Now, Then, Alberto, Whadd’ya Say?
by sarabeth at 6:20 am on April 15th, 2007 in Bush Man Date, Corruption, General Gonzo, Podium SpinThe Washington Post generously gave Alberto Buttercheeks space on their op-ed page today, to allow him to continue to cheerfully distort the public record concerning the prosecutor firings.
This is, apparently, a preview of the testimony he proposes to serve up to the Senate Judiciary Committee on Tuesday.
He’s apparently hoping that a judicious mixture of distortions, selective amnesia and brazen lies will carry the day and help save his job.
I’m hoping no one disabuses him of this notion between now and Tuesday.
Unfortunately for Buttercheeks, the reams of documents the Bush administration has been forced to disgorge already to the Senate Judiciary Committee, and the marvels of the internets, are enough to produce what may charitably be described as some extremely embarrassing juxtapositions.
Now:
What began as a well-intentioned management effort to identify where, among the 93 U.S. attorneys, changes in leadership might benefit the department, and therefore the American people, has become an unintended public controversy.
Then:
According to someone who’s had conversations with White House officials, the plan to fire all 93 U.S. attorneys originated with political adviser Karl Rove. It was seen as a way to get political cover for firing the small number of U.S. attorneys the White House actually wanted to get rid of. Documents show the plan was eventually dismissed as impractical.
A well-intentioned effort to benefit the American people was deemed at the very outset – even before those noble intentions presumably got derailed — to require such drastic political cover?
What kind of people go: let’s unnecessarily fire 85 other U.S. Attorneys in order to cover up why we’re getting rid of these 8? And then try to pretend later they can’t think why the firings are creating a public controversy.
Now:
Furthermore, I have no basis to believe that anyone involved in this process sought the removal of a U.S. attorney for an improper reason.
Then:
On March 26, Monica Goodling announces she will take the fifth.
Not a basis for believing that someone intimately involved in the process thought they had been engaged in anything improper, huh?
Fiction (or evidence of selective amnesia):
Additionally, I have instructed all Justice Department officials to make themselves available for on-the-record interviews with lawmakers and hearings before Congress, and I have ordered the release of thousands of pages of internal documents.
Facts:
a) Monica Goodling, who remained a Justice Department official in good standing for weeks after she announced she would take the fifth.
b) We are fighting tooth and nail to keep thousands of other internal documents and millions of emails from ever seeing the light of day. Because we have nothing to hide.
The panel also voted to compel the production of documents related to the firings from those officials and Gonzales, Fielding and White House chief of staff Joshua Bolton. Fielding a day earlier refused to provide Congress internal White House communications on the subject.
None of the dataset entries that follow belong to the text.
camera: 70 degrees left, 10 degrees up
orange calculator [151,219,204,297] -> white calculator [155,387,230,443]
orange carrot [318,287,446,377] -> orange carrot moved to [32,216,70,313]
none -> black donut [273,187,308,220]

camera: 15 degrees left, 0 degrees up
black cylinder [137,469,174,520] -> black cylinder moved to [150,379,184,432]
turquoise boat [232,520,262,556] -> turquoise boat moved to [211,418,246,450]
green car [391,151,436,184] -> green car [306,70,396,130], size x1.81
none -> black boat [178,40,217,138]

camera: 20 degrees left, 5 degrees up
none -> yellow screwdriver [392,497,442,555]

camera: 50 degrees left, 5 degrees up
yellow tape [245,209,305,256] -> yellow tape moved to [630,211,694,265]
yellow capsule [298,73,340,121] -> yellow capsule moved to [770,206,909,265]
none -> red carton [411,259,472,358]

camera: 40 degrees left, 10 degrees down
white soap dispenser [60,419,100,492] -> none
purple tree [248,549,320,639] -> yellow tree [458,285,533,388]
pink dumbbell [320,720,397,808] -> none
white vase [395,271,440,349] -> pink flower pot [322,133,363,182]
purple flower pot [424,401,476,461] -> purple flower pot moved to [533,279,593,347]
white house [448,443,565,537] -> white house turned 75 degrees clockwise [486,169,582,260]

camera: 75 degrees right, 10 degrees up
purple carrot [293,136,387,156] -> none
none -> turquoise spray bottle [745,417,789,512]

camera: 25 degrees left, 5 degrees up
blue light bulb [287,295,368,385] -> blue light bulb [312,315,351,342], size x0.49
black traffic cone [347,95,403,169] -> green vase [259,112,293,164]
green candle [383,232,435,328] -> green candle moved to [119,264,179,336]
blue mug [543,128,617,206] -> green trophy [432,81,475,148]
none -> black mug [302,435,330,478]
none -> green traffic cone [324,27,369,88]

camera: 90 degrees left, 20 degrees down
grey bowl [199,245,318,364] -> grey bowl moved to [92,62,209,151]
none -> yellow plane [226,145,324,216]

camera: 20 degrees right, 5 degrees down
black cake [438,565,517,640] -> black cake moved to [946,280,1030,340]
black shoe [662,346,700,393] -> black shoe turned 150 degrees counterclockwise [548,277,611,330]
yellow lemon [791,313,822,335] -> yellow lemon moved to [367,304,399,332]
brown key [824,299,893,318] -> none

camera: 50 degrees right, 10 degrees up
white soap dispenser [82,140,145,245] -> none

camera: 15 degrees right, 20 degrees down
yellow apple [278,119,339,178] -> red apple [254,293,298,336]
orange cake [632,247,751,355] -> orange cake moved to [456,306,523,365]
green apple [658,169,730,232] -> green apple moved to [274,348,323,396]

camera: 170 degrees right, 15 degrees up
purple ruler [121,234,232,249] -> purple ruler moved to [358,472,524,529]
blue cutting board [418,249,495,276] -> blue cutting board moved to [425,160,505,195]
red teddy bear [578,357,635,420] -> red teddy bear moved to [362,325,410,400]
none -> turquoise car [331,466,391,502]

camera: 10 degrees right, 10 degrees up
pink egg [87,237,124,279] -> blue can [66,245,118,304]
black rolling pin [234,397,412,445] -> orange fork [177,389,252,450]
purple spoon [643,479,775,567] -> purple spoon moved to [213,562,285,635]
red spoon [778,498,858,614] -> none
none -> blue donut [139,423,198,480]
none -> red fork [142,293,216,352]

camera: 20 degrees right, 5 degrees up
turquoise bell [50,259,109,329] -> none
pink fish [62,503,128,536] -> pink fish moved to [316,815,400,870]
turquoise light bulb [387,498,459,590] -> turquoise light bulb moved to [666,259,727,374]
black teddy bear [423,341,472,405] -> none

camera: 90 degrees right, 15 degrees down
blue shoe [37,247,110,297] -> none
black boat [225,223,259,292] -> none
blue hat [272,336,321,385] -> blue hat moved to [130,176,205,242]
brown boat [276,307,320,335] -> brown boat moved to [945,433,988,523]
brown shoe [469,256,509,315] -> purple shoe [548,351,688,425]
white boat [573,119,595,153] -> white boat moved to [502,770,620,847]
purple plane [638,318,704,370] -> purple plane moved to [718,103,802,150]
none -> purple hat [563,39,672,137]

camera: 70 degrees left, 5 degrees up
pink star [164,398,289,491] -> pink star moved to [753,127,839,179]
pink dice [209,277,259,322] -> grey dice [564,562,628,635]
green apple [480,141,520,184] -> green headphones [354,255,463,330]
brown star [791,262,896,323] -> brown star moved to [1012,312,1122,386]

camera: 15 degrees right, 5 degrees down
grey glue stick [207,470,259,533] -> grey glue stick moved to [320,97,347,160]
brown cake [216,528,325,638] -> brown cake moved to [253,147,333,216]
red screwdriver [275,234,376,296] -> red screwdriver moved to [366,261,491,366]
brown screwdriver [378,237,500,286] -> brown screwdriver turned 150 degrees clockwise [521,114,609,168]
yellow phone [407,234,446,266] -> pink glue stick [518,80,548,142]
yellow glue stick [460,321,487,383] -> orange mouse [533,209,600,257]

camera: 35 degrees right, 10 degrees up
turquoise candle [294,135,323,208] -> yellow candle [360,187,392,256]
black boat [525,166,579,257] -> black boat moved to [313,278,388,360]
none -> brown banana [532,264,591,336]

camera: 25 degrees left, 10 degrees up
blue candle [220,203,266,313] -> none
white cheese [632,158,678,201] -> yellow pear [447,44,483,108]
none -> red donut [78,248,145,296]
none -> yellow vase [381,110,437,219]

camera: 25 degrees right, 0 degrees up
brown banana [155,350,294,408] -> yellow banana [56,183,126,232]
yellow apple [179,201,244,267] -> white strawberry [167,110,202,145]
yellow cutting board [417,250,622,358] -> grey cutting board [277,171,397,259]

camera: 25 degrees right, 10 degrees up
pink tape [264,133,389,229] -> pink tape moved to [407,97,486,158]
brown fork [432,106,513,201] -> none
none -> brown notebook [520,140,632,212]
Before we get too much further on the question of those missing White House e-mails, let’s stop for a moment to remember this: As things currently stand, the White House wouldn’t turn them over to Congress even if it could find them.
White House counsel Fred Fielding made that point in no uncertain terms Thursday in a letter to House Oversight Committee chairman Henry Waxman.
Now:
I have nevertheless asked the Justice Department’s Office of Professional Responsibility to further investigate this matter. Working with the department’s Office of Inspector General, these nonpartisan professionals will complete their own independent investigation so that Congress and the American people can be 100 percent assured of what I believe and what the investigation thus far has shown: that nothing improper occurred.
Translation:
We have been accused of gross misconduct, illegal acts even. These are serious accusations. We are taking them seriously. We are investigating them ourselves; if you want it done right, you just have to do it yourself. Our ORP and our OIG will reach a finding that nothing improper occurred. You can trust me on that, 100%.
Now:
During those conversations, to my knowledge, I did not make decisions about who should or should not be asked to resign.
As far as I know, I did not make decisions…? And this is after days and days of intensive coaching? If I were Buttercheeks’s mom, I would tell him to resign immediately. Just to spare himself the mortification that will surely result from Tuesday’s committee appearance.
Alberto’s op-ed piece carries this helpful little identifier at the end: “The writer is the U.S. attorney general.”
Some things, of course, are not written in stone.